[Stored data entries]
= Beginning of Section =

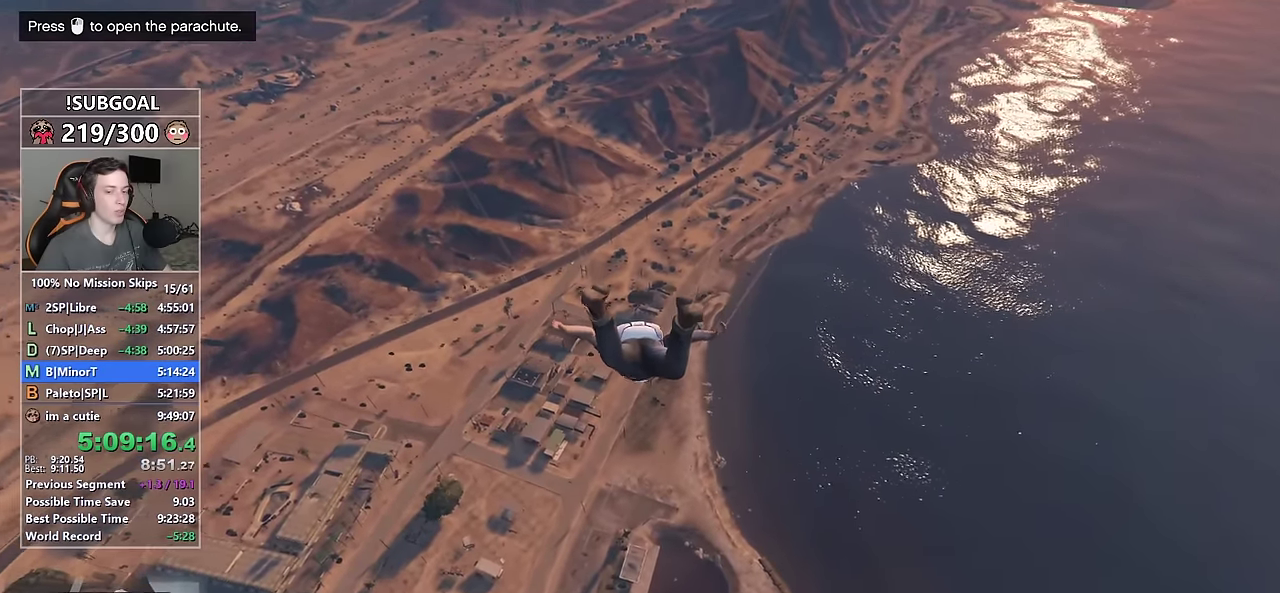
{"keys": ["w"], "mouse": [], "events": [[34, "w", "down"], [217, "w", "up"], [400, "w", "down"]]}
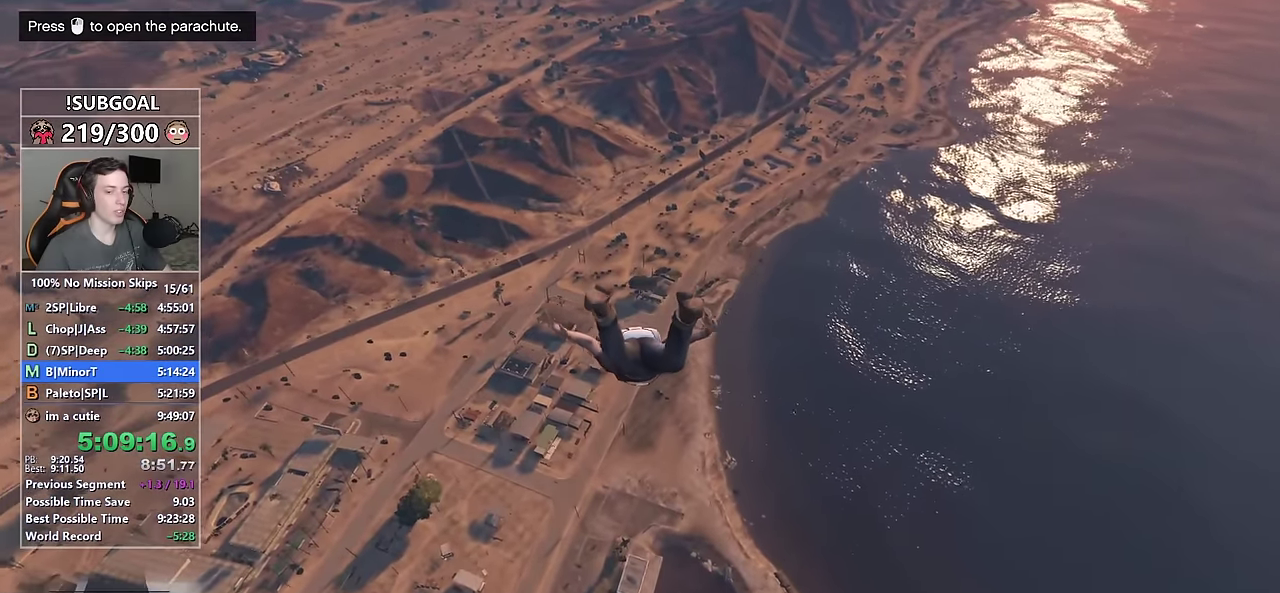
{"keys": [], "mouse": [], "events": [[84, "w", "up"], [317, "w", "down"], [467, "w", "up"]]}
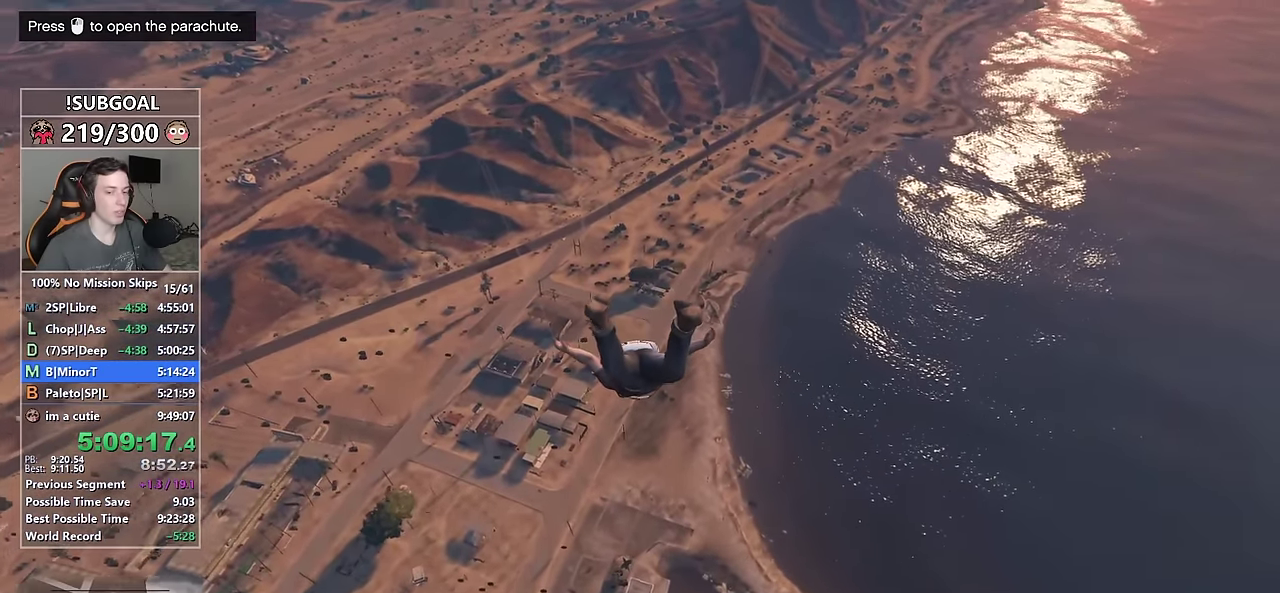
{"keys": [], "mouse": [], "events": [[200, "w", "down"], [384, "w", "up"]]}
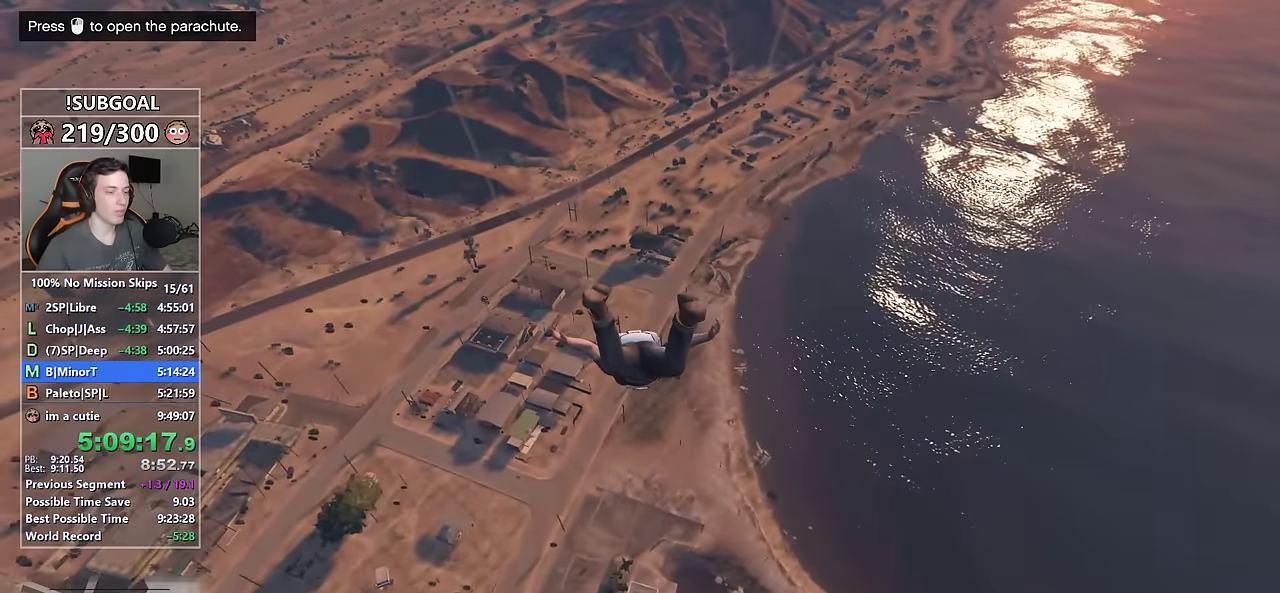
{"keys": ["d", "w"], "mouse": [], "events": [[84, "w", "down"], [167, "d", "down"], [217, "d", "up"], [217, "w", "up"], [400, "d", "down"], [450, "w", "down"]]}
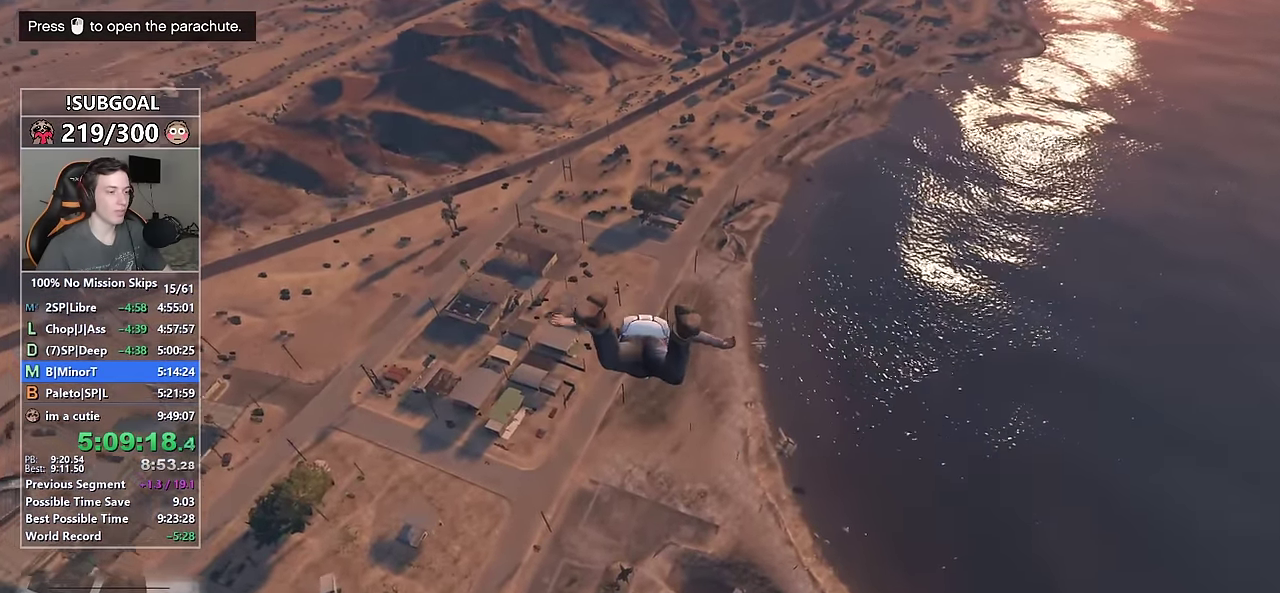
{"keys": ["w"], "mouse": [], "events": [[84, "d", "up"], [134, "w", "up"], [334, "w", "down"]]}
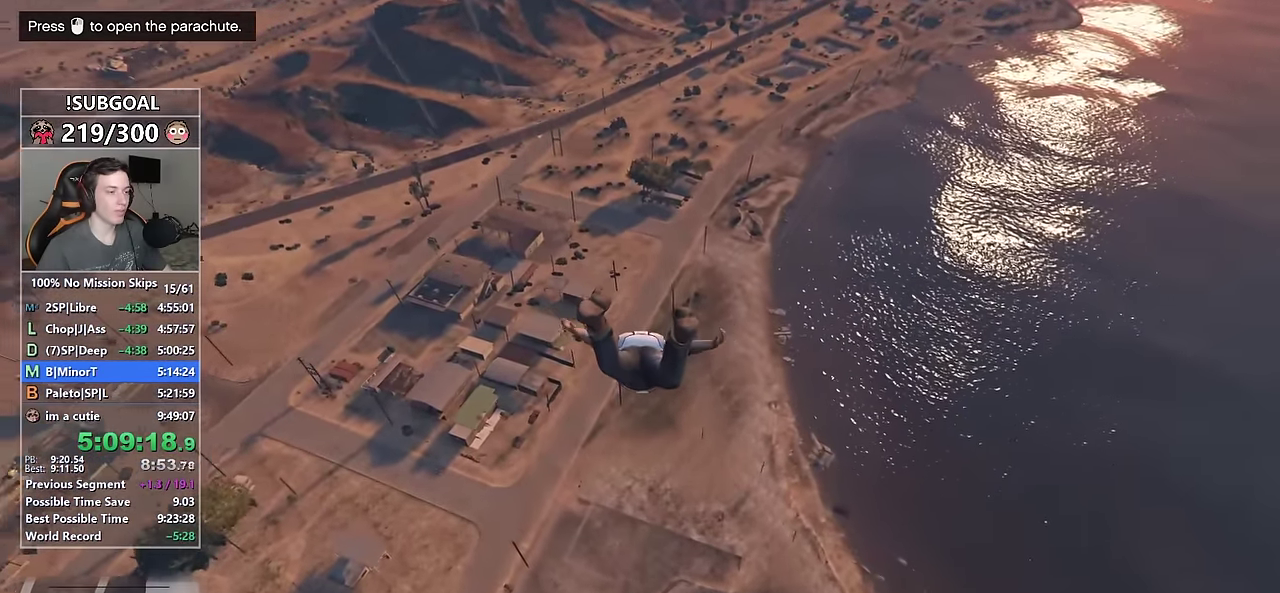
{"keys": [], "mouse": [], "events": [[17, "w", "up"], [150, "d", "down"], [200, "w", "down"], [284, "d", "up"], [334, "w", "up"]]}
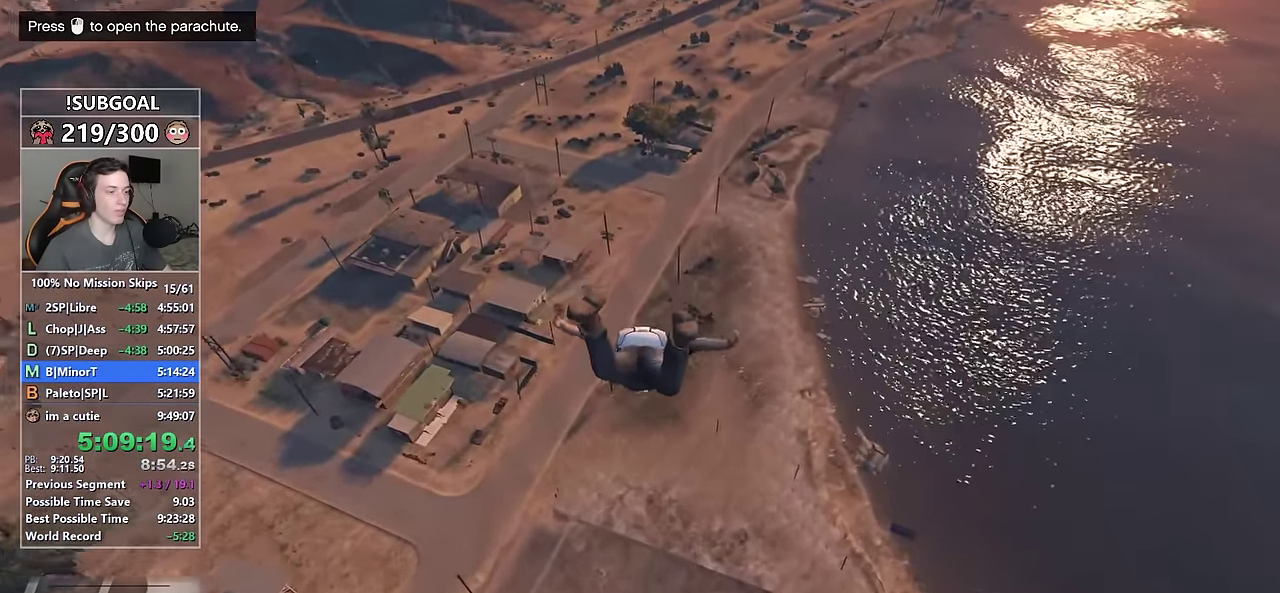
{"keys": ["w"], "mouse": [], "events": [[67, "d", "down"], [117, "w", "down"], [167, "d", "up"], [267, "w", "up"], [400, "w", "down"]]}
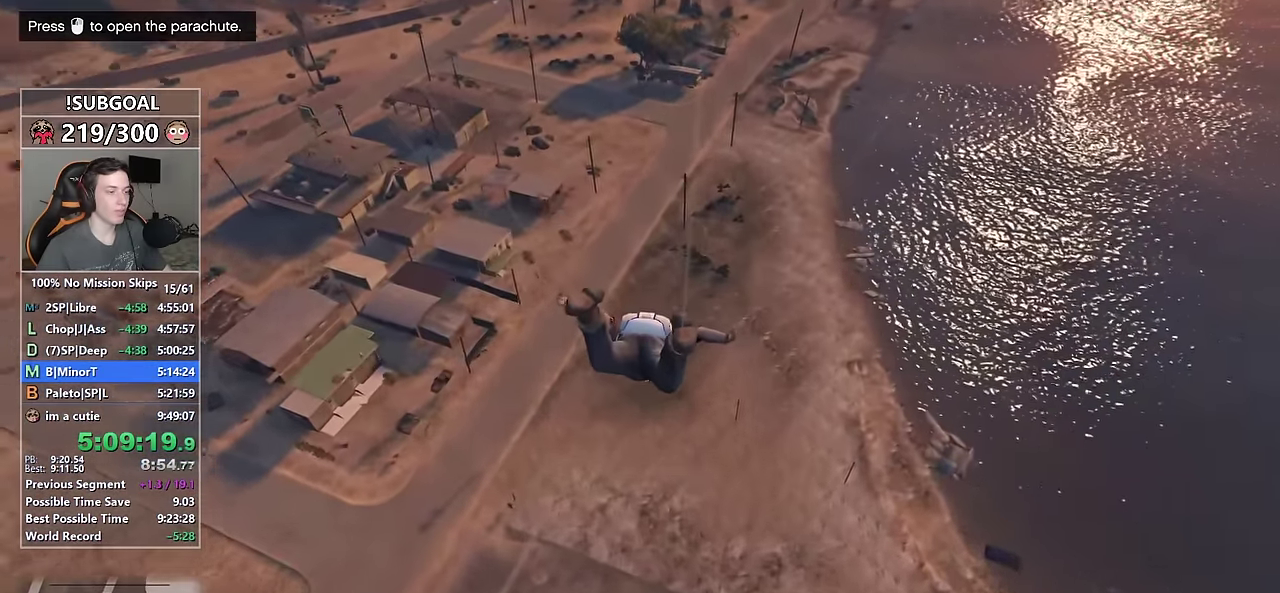
{"keys": ["w"], "mouse": [], "events": [[34, "w", "up"], [184, "w", "down"], [334, "w", "up"], [467, "w", "down"]]}
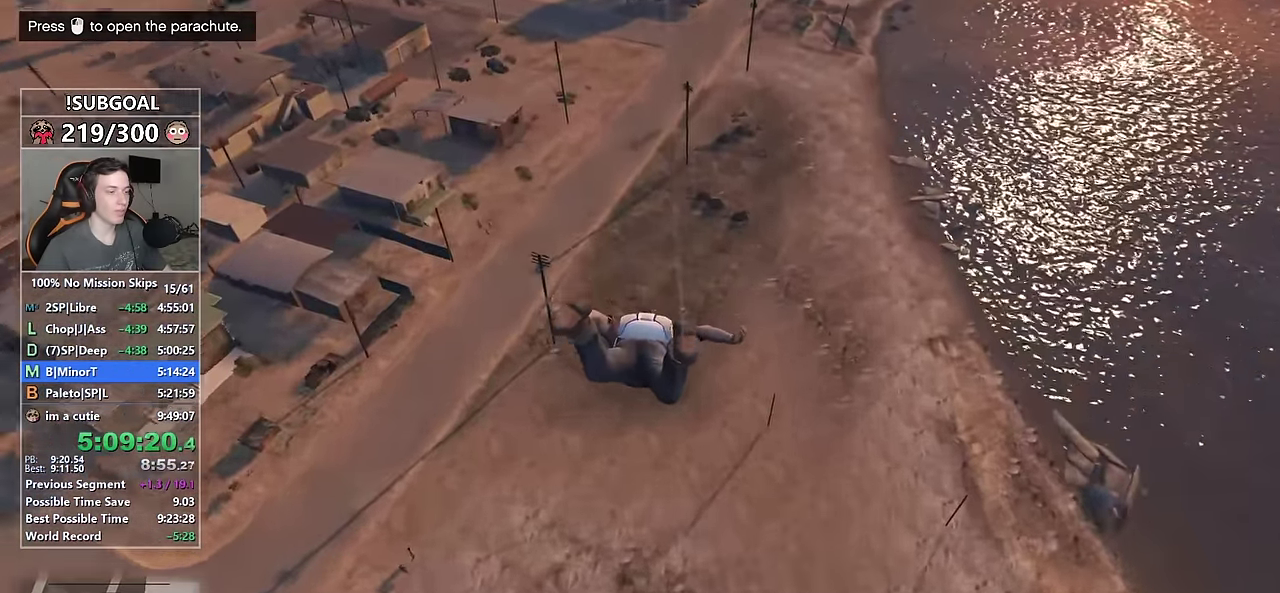
{"keys": [], "mouse": [], "events": [[100, "w", "up"], [250, "w", "down"], [300, "mouse_left", "down"], [334, "w", "up"], [434, "mouse_left", "up"]]}
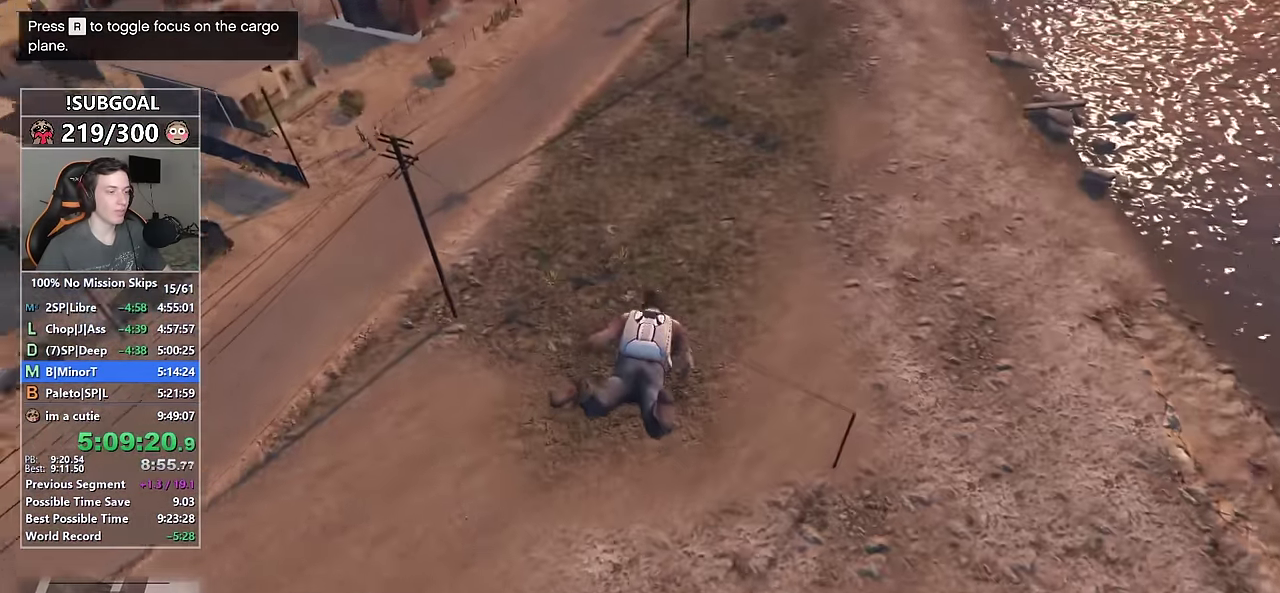
{"keys": ["w"], "mouse": [], "events": [[450, "w", "down"]]}
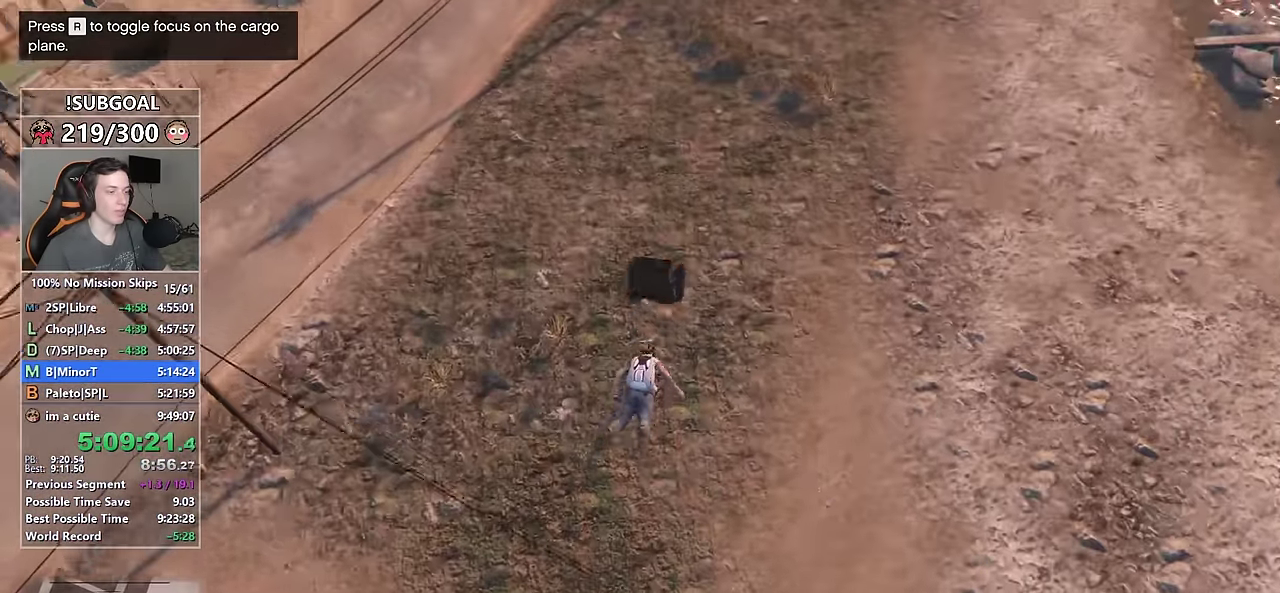
{"keys": ["w"], "mouse": [], "events": []}
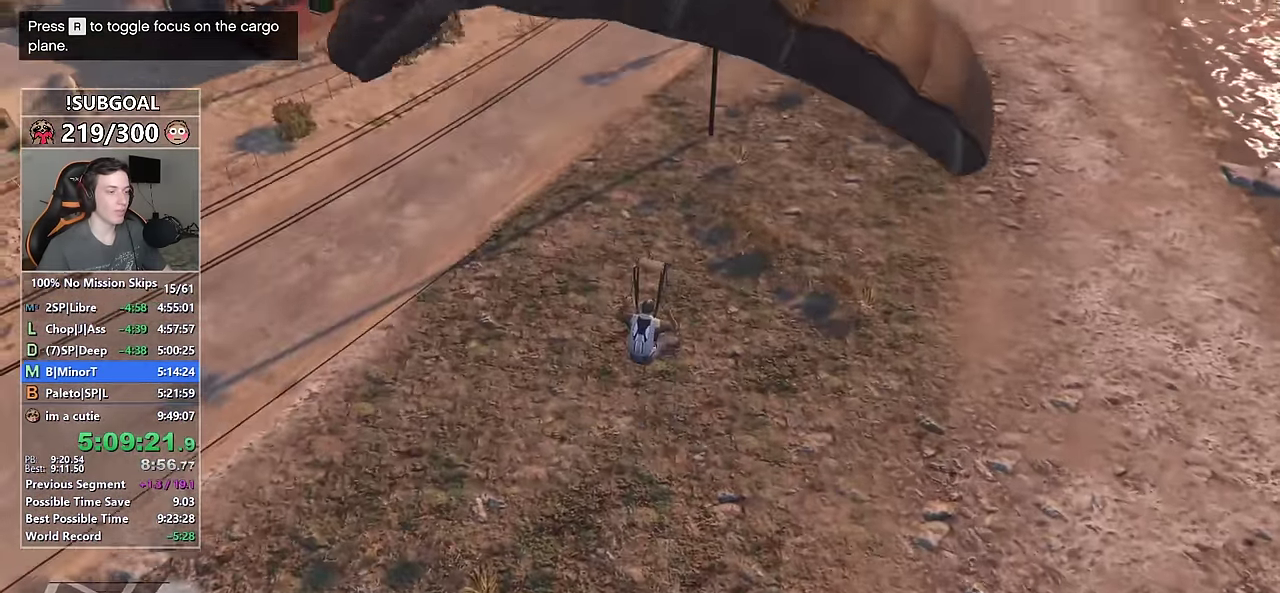
{"keys": ["w"], "mouse": [], "events": []}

= End of Section =

**WORK REQUIRED:** Please transcribe every entry above exactly, leaving out any pictures.

**ANSWER TO THIS EXERCISE:**
{"keys": ["w"], "mouse": [], "events": [[34, "w", "down"], [217, "w", "up"], [400, "w", "down"]]}
{"keys": [], "mouse": [], "events": [[84, "w", "up"], [317, "w", "down"], [467, "w", "up"]]}
{"keys": [], "mouse": [], "events": [[200, "w", "down"], [384, "w", "up"]]}
{"keys": ["d", "w"], "mouse": [], "events": [[84, "w", "down"], [167, "d", "down"], [217, "d", "up"], [217, "w", "up"], [400, "d", "down"], [450, "w", "down"]]}
{"keys": ["w"], "mouse": [], "events": [[84, "d", "up"], [134, "w", "up"], [334, "w", "down"]]}
{"keys": [], "mouse": [], "events": [[17, "w", "up"], [150, "d", "down"], [200, "w", "down"], [284, "d", "up"], [334, "w", "up"]]}
{"keys": ["w"], "mouse": [], "events": [[67, "d", "down"], [117, "w", "down"], [167, "d", "up"], [267, "w", "up"], [400, "w", "down"]]}
{"keys": ["w"], "mouse": [], "events": [[34, "w", "up"], [184, "w", "down"], [334, "w", "up"], [467, "w", "down"]]}
{"keys": [], "mouse": [], "events": [[100, "w", "up"], [250, "w", "down"], [300, "mouse_left", "down"], [334, "w", "up"], [434, "mouse_left", "up"]]}
{"keys": ["w"], "mouse": [], "events": [[450, "w", "down"]]}
{"keys": ["w"], "mouse": [], "events": []}
{"keys": ["w"], "mouse": [], "events": []}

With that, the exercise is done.